(Material for this exercise begins)

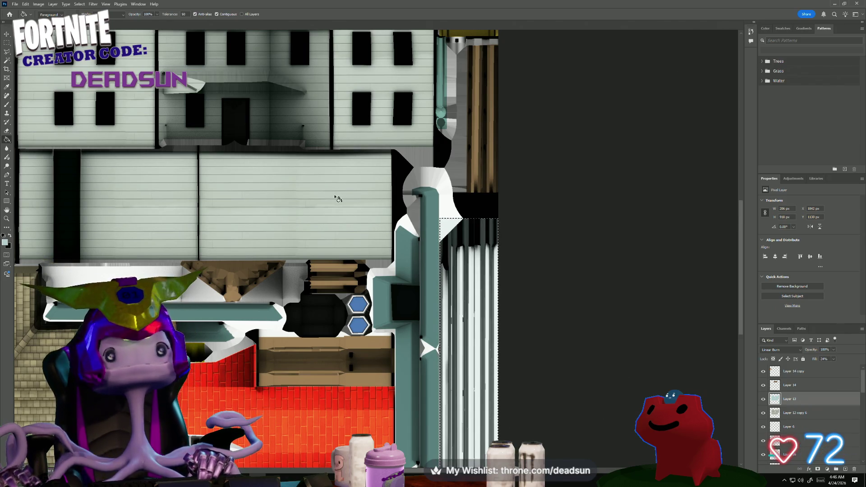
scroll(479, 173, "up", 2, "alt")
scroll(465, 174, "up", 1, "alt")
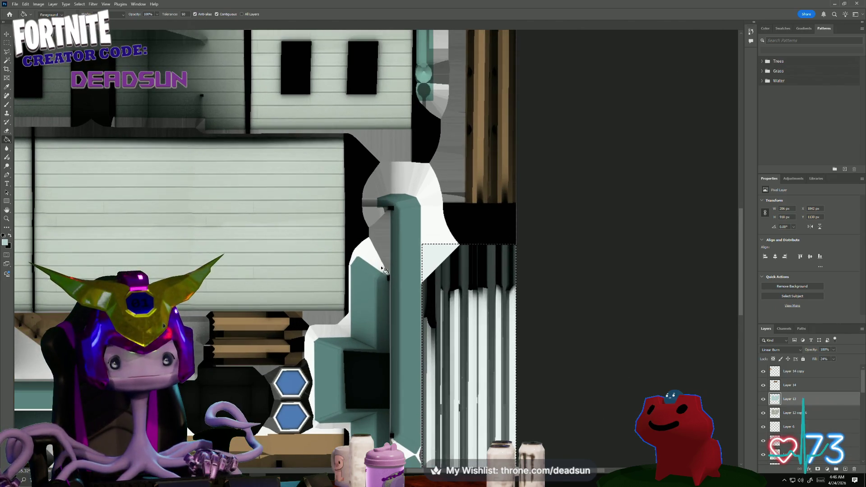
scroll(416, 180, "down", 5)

(Material for this exercise ends)
(Material for this exercise begins)

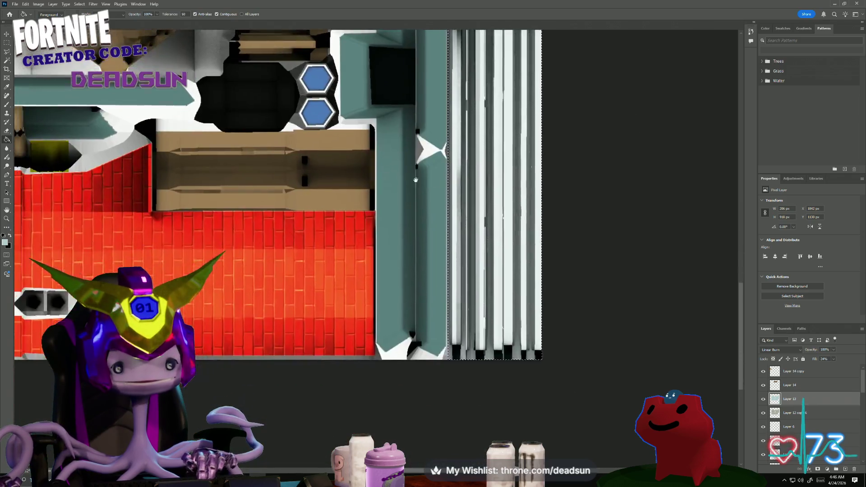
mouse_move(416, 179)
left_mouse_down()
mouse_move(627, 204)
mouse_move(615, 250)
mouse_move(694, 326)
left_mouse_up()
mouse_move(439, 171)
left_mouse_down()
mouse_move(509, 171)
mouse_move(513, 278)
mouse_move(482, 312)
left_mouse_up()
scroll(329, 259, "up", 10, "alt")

(Material for this exercise ends)

**Task details**:
Read through the entries above, and wherever a line holds the string "scroll", copy it.

**Written reply**:
scroll(479, 173, "up", 2, "alt")
scroll(465, 174, "up", 1, "alt")
scroll(416, 180, "down", 5)
scroll(329, 259, "up", 10, "alt")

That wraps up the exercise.